Given instruction a:
In the cannabis legalization post, why does the person who proctored GED exams say more teens were coming in to take them? Answer in one to three sentences.

Just as I suspected...more dumbing down the society. Sad...very sad. That people actually agree with these pathetic excuses.


Give me one good legitimate reason why cannabis should be illegal?

Overdose deaths/NONE
Violent potheads/NOPE
Helps the terminally ill/Affirmative
dozens of alternative uses including a more potent ethanol/YEP
Better for you than Alcohol, which already went through it's own disastrous prohibition/Check

I'm not even a user, so I sure hope you have a good reason to come with that vague negative post.
Weed doesn't dumb down society, T.V. and No Child Left behind does.


I don't use it either and have to agree with those statements.

When I was proctoring GED exams, I saw increasing numbers of teens coming in to take the exams. Not because they wanted to quit school, not because they were expelled. But because teachers are now telling students to go get their GED's instead because they are adversely affecting the school's standing with the NO Child Left Behind statute.

Given instruction b:
Give the stretch of the records from the start through the line that contains "2.80 meters" as a numbered list, leaving out blank lines.

Listing:

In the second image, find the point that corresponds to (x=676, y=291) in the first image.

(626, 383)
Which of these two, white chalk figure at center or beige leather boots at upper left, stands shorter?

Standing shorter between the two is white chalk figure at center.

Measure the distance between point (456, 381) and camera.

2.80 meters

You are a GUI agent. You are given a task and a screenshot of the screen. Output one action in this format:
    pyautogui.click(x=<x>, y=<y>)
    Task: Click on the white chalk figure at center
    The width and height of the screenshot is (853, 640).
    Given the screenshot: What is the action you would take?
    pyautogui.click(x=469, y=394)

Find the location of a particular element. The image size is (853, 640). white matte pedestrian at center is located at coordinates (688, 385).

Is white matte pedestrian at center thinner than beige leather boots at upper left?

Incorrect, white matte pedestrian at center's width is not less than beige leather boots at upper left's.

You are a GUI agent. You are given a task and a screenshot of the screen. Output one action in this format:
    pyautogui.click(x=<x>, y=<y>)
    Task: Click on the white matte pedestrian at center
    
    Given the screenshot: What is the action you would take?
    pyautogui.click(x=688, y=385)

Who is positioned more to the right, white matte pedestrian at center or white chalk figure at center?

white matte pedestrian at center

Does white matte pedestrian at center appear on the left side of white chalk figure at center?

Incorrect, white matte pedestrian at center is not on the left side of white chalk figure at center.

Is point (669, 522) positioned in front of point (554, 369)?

Task answer a:
The teens weren't quitting school or being expelled. Teachers were telling them to go get their GEDs instead, because those students were hurting the school's standing under the No Child Left Behind statute.

Task answer b:
1. In the second image, find the point that corresponds to (x=676, y=291) in the first image.
2. (626, 383)
3. Which of these two, white chalk figure at center or beige leather boots at upper left, stands shorter?
4. Standing shorter between the two is white chalk figure at center.
5. Measure the distance between point (456, 381) and camera.
6. 2.80 meters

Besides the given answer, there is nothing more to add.